What does an authentic Christian spirituality look like?
Recently I’ve been thinking quite a bit about the Biblical commands concerning hospitality. To my surprise, I discovered that it is a major Biblical theme and an important part of what it means to follow Christ. We’re called to love our neighbors, and that means showing them hospitality. And yet, I haven’t heard or read much teaching about hospitality.
Jesus shows us the importance of hospitality, but maybe not for the reason you think.
In a blog arguing for the importance of hospitality, an author made this statement:
When I think about Jesus, one of the aspects about Him I am continually astounded by is how much of a servant he was during his time on earth. And specifically, how hospitable he was. He was constantly serving others, healing others, and engaging people where they needed help the very most (emphasis added).
I read that and thought, “That is wrong.” Yes, Jesus did miracles, and healed the sick, and talked to a wide range of outcasts and untouchables, but those were acts of love and kindness, and not really acts of hospitality.
In fact, for most of His ministry, Jesus was not in a position to show hospitality to others. After all, He was an itinerant preacher who didn’t have a home to invite people to:
And Jesus said to him, “Foxes have holes and birds of the air have nests, but the Son of Man has nowhere to lay His head” (Luke 9:58).
Nevertheless, Jesus does show us why hospitality is important. He does that, not so much by giving it, as by receiving it.
In His ministry, the Lord often (consistently?) depended on people’s hospitality. And He used those occasions to do ministry.
For example, think of Zacchaeus, the famously short tax collector from Jericho. When Jesus was passing through town, He invited Himself over to Zacchaeus’ house:
“Zacchaeus, make haste and come down, for today I must stay at your house” (Luke 19:5).
While Zacchaeus joyfully accepted the Lord’s invitation, it upset the crowds, who thought Jesus should not accept a sinner’s hospitality (Luke 19:7). But that is precisely whom Jesus came “to seek and to save”—people like Zacchaeus (and you and me). And, as a result of that act of hospitality, Zacchaeus was saved (Luke 19:9).
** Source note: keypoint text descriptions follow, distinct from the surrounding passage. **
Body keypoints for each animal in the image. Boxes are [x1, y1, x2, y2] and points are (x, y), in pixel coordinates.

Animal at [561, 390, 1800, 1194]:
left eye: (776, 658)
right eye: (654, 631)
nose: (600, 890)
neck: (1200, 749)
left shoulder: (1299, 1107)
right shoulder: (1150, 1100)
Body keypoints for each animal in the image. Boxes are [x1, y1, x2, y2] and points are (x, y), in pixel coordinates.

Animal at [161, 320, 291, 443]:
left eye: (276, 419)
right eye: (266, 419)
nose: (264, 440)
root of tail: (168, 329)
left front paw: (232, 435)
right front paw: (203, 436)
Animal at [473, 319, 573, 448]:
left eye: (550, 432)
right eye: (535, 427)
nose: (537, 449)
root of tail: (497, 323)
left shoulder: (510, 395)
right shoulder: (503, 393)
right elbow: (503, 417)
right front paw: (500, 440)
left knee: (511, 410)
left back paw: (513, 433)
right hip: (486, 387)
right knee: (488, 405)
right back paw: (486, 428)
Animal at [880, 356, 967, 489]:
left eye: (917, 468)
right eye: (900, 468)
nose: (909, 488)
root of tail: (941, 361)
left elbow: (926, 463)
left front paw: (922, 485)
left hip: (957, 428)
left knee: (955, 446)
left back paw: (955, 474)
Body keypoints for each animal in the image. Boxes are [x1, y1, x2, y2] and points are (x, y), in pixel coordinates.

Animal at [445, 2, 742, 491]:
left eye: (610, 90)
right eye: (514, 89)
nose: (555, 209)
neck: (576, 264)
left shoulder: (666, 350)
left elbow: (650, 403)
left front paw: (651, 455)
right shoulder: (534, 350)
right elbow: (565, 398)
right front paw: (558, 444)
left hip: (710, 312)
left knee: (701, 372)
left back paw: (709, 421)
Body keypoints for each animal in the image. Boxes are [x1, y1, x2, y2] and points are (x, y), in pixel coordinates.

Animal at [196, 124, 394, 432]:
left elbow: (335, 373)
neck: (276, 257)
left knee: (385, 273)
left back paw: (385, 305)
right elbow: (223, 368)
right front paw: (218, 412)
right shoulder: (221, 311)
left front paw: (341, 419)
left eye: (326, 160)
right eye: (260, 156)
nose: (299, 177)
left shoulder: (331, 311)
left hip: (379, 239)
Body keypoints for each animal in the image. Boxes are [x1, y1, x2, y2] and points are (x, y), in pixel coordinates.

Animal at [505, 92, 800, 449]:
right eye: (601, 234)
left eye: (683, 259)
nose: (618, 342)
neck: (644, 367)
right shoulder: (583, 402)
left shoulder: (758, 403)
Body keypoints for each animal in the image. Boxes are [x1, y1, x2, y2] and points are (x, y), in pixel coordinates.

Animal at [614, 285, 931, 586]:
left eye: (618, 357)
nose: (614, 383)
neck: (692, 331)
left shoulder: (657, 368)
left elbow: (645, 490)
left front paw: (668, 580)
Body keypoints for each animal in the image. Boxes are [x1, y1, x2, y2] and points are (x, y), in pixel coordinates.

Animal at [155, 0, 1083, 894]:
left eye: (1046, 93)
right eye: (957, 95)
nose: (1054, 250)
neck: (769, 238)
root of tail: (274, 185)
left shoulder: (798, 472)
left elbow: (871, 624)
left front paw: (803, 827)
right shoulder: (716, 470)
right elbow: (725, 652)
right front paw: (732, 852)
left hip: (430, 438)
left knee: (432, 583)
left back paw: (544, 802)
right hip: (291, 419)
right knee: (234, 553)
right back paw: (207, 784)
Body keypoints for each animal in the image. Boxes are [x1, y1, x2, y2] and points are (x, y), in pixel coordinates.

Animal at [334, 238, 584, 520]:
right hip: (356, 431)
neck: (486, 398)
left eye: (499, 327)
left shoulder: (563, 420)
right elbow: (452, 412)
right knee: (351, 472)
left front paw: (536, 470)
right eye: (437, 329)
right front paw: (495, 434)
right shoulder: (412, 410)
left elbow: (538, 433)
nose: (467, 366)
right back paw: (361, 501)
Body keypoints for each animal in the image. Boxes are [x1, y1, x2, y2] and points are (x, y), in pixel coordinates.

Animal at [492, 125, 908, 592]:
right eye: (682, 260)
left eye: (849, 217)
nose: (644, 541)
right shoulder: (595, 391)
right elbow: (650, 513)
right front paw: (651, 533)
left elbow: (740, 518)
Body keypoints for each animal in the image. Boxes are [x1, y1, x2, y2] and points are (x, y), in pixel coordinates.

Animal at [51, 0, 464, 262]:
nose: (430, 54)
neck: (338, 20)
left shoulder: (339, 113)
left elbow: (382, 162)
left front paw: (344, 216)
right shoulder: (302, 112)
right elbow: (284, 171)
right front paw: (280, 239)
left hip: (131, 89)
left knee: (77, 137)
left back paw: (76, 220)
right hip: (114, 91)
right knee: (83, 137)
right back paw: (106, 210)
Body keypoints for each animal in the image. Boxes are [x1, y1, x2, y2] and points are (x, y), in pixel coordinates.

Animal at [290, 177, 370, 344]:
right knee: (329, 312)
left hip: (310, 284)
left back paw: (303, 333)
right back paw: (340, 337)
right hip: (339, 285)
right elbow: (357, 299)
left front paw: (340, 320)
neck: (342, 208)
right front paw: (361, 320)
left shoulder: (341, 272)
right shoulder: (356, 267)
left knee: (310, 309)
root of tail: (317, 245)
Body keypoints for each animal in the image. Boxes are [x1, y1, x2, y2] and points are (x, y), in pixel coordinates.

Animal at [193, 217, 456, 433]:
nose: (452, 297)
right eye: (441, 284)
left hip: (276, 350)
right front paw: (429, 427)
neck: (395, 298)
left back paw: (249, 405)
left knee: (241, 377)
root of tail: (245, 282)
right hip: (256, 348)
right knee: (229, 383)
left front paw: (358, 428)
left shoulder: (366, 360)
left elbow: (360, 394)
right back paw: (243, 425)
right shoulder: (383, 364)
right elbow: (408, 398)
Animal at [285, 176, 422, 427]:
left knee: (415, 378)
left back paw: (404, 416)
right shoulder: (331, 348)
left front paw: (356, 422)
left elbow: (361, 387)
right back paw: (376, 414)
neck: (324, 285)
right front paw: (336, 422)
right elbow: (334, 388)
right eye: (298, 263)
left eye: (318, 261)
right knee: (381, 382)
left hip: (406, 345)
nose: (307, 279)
Apparently, Jesus stayed with Zacchaeus but once. But He also stayed at Peter’s house in Capernaum on a more regular basis (Matthew 8:14-17). That may have been Jesus’ “home base.” Not only did it become a place where Jesus could disciple Peter, but it also gave an opportunity for Jesus to heal Peter’s mother-in-law.
Or think of how Jesus stayed with Mary and Martha on multiple occasions (Luke 10:38-42), eventually leading to the Lord’s raising their brother Lazarus from the dead.
And do you remember what Jesus said in Matt 25:31-46 about those who will living through the Tribulation? Dispensationalists refer to it as the Judgment of the Sheep and the Goats. There Jesus emphasized the importance of hospitality and the connection between taking others in and taking Him in:
“And He will set the sheep on His right hand, but the goats on the left. Then the King will say to those on His right hand, ‘Come, you blessed of My Father, inherit the kingdom prepared for you from the foundation of the world: for…I was a stranger and you took Me in…”
Upon hearing that, the people will be perplexed. They never literally took Jesus in. So what is the King talking about?
“Then the righteous will answer Him, saying…‘When did we see You a stranger and take You in…?’”
When would the Tribulation survivors have ever taken Jesus in, and given Him food and water? The Lord explains:
“And the King will answer and say to them, ‘Assuredly, I say to you, inasmuch as you did it to one of the least of these My brethren, you did it to Me.’”
The Lord will regard showing hospitality to others as showing hospitality to Him.
Contextually, Jesus was teaching specifically about Gentile Tribulation survivors showing hospitality to Jewish believers during that time. However, I wonder if the Lord will regard all hospitality show to others as hospitality shown to Himself?
At the very least, this is another clear example of the very high value Jesus places on hospitality.
In sum, Jesus demonstrates the importance of hospitality, not so much in how He gave it, but in how He received it. Receiving hospitality was a central aspect of His ministry. It not only showed His love for the people from whom He accepted hospitality, but it also became the venue for His ministering to others, through teaching, healing, and discipleship.
Have you ever thought that inviting people into your home is a ministry to Jesus Himself? Or have you ever thought of it as a place where Jesus can minister to others through you?